Robson's Chinese name is Luo Bosong (羅柏松 (Luó Bósōng)).

== Awards ==
Robson's book Power of Place: The Religious Landscape of the Southern Sacred Peak (Nanyue 南嶽) in Medieval China (Harvard University Asia Center, 2009) received the Stanislas Julien Prize for 2010 by the French Academy of Inscriptions and Belles-Lettres [Prix Stanislas Julien by the Académie des Inscriptions et Belles-Lettres (Institut de France)] and the 2010 Toshihide Numata Book Prize in Buddhism.

==Publications==
- "Faith in Museums: On the Confluence of Museums and Religious Sites in Asia." PMLA, 125, 1 (January 2010): 121–128.
- Buddhist Monasticism in East Asia: Places of Practice. London: Routledge, 2010. (Co-edited with James A. Benn and Lori Meeks)

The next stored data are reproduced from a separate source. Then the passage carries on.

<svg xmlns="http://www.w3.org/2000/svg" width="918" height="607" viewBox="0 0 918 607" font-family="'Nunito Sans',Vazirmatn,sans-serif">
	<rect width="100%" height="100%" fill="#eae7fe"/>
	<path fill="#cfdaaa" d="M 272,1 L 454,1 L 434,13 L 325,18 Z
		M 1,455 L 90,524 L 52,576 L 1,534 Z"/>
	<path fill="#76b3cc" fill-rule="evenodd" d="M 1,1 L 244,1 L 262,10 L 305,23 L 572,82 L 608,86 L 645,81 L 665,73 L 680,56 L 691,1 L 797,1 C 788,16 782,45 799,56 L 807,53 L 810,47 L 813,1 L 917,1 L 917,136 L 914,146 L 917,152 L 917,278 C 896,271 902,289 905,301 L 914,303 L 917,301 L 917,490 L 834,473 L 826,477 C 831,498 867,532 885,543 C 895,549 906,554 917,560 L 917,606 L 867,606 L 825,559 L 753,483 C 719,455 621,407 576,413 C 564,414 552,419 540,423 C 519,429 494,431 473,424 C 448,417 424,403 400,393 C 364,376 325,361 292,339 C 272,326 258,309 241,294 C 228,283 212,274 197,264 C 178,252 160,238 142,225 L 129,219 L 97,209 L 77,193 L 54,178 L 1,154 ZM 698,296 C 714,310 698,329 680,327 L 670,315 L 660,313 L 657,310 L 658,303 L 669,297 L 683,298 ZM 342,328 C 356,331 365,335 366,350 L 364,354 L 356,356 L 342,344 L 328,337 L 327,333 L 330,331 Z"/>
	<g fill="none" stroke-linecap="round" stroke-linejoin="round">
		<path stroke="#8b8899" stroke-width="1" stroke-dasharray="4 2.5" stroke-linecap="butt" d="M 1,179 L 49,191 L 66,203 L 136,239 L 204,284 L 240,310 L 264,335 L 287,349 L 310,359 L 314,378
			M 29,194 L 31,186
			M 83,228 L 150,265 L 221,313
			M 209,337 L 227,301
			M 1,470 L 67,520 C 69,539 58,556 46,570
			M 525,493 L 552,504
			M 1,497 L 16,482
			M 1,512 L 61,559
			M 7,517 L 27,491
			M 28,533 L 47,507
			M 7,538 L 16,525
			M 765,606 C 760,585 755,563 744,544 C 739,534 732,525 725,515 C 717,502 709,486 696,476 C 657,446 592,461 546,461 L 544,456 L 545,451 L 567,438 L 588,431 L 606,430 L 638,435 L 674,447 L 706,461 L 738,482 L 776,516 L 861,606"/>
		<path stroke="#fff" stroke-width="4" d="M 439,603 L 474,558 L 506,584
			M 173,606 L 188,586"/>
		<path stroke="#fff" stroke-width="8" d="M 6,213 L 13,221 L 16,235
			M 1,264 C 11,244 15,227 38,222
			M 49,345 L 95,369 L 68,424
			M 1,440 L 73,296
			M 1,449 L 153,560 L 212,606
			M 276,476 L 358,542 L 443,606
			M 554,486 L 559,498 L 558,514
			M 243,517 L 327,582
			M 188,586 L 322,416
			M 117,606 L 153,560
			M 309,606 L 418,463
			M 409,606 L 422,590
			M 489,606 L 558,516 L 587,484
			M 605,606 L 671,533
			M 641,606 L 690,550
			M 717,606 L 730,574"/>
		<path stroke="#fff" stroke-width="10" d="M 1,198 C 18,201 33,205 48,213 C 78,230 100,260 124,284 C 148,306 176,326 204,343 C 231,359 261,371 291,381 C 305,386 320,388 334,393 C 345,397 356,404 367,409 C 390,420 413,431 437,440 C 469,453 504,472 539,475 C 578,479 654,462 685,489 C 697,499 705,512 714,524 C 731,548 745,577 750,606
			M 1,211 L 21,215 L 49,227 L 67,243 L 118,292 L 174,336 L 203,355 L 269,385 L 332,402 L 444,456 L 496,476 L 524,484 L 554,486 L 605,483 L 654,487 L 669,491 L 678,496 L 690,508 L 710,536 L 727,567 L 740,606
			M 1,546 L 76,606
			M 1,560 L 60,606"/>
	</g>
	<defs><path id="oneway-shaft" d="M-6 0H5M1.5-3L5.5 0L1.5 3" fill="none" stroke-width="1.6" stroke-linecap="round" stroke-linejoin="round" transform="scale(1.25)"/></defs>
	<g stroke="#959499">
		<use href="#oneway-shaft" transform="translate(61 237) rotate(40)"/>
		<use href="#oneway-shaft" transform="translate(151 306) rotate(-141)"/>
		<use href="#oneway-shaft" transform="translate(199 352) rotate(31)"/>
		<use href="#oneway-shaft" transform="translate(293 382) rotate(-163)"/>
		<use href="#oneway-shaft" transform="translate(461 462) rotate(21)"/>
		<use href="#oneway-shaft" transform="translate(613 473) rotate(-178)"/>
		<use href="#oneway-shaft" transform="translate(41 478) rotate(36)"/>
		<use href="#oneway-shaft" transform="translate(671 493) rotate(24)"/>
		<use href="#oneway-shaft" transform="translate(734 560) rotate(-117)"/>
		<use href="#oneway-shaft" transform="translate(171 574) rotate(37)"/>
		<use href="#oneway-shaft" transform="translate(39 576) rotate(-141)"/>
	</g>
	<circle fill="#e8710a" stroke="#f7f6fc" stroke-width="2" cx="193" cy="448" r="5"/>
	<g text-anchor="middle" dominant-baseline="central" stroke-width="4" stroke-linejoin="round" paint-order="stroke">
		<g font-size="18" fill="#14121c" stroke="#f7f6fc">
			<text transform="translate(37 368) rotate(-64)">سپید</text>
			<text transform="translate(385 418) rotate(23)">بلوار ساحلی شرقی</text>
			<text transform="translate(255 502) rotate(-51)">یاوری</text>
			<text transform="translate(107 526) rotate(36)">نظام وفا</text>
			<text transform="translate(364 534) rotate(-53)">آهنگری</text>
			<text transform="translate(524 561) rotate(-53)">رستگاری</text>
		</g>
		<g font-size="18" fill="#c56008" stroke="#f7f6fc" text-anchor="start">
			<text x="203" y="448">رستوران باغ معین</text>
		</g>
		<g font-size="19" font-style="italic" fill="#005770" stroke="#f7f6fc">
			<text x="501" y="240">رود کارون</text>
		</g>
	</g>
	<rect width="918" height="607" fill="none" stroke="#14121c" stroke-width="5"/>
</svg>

- The Religious Landscape of the Southern Sacred Peak (Nanyue 南嶽) in Medieval China. Harvard University Asia Center, 2009.
- "Signs of Power: Talismanic Writing in Chinese Buddhism." History of Religions, 48, 2 (November 2008): 130–169.
- "Buddhism and the Chinese Marchmount System [Wuyue]: Excavating the Strata of Mt. Nanyue’s Religious History." In John Lagerwey, ed., Religion and Chinese Society: Volume 1 Ancient and Medieval China. Hong Kong: The Chinese University Press, 2004.
- "A Tang Dynasty Chan Mummy [roushen] and a Modern Case of Furta Sacra? Investigating the Contested Bones of Shitou Xiqian." Bernard Faure, ed. Chan Buddhism in Ritual Context. London: RoutledgeCurzon, 2003.
- "The Polymorphous Space of the Southern Marchmount [Nanyue]: An Introduction to Nanyue's Religious History and Preliminary Notes on Buddhist and Daoist Interaction." Cahiers d'Extrême-Asie 8 (1995): 221–64.